Philosophical reflections, for the most part inflected by Jacques Derrida’s musings on the impossible possibility of hospitality, are interlaced with these personal experiences. She engages the power dynamics at play in hospitality, between host and hosted, the ways in which these can and should be negotiated and renegotiated, and how very fruitful it can be when they are. At the same time, she speaks to the genealogical exchangeability of hospitality with hostility – which, as she reveals, have the same Indo-European etymology. This she crystallises through stories of her grandmother, who as a woman of her generation and cultural background did not always have much choice in the hospitality expected of her. It is a very honest book, in which Basil appears not to shy from revealing also less flattering aspects of her own relationships to hospitality, and sometimes difficult family histories. Fans of her famous debut novel, Ishq and Mushq, will recognise the story told there in most of its salient features as autobiographical, including Sarna’s use of food and cooking to exert control and power in the face of feelings of powerlessness, accompanied by delicious and detailed descriptions of various meals. Like Ishq and Mushq, it may leave you hungry.

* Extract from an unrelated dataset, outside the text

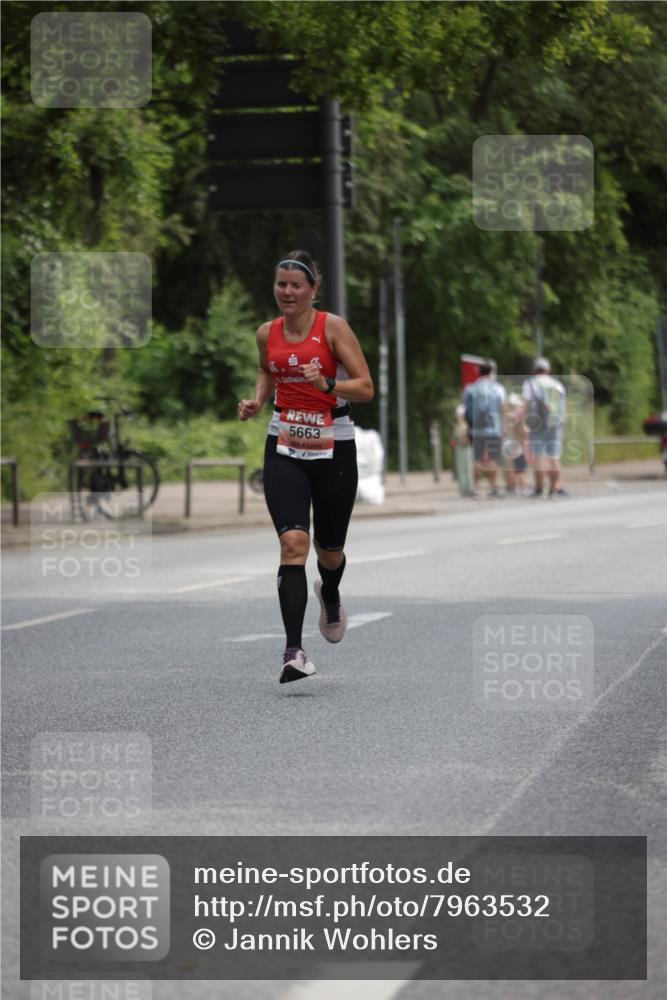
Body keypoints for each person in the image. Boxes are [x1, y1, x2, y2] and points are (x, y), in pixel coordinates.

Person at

It’s a relatively quick and easy read, published in Beatrice Fassbender’s German translation first, with the English original only coming out later this year. Insel Verlag has published it as a beautiful little book that will fit in your coat pocket. Politically, one might have hoped for it to go a bit further in demanding something of its readers – particularly its privileged European readers – in the face of what might well be read as the multiple failures of hospitality we see across Europe today. But then some of Basil’s ideas, such as that of a Europe-wide public holiday to foster a sense of a shared European identity, or a European citizenship lottery for people from less privileged countries, are appealing for thinking outside the box, and being concrete, productive suggestions to help manifest hospitality and make it more achievable.